What this task involves →
All lines from the line containing "roll_deg: +1.5" up to and including the last line of the entries must be written out exactly, with no others.

Given data →
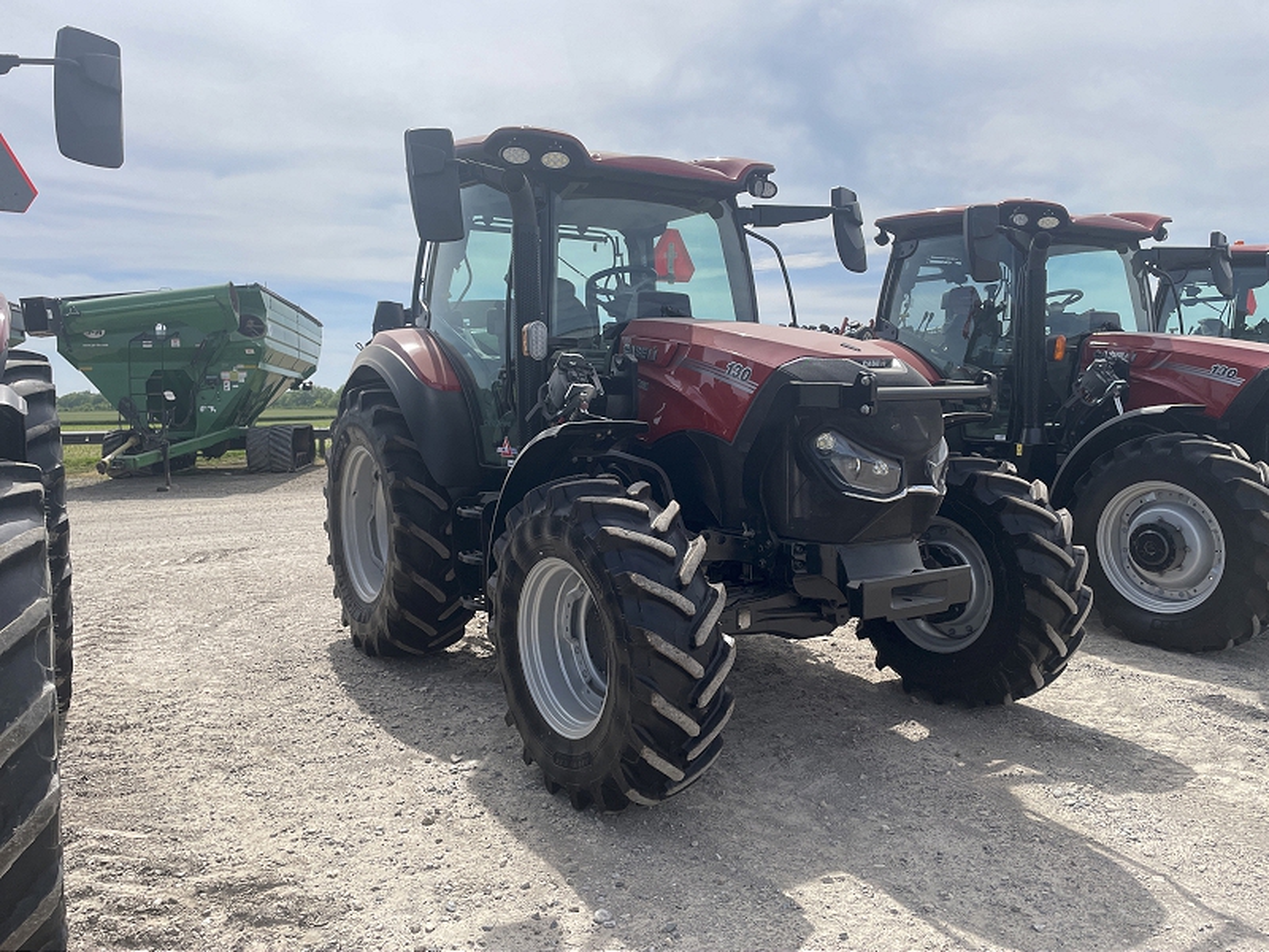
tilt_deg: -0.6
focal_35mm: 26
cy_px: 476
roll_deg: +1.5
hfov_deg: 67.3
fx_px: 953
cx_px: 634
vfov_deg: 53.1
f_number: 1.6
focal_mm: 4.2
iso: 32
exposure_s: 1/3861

Result for this task →
roll_deg: +1.5
hfov_deg: 67.3
fx_px: 953
cx_px: 634
vfov_deg: 53.1
f_number: 1.6
focal_mm: 4.2
iso: 32
exposure_s: 1/3861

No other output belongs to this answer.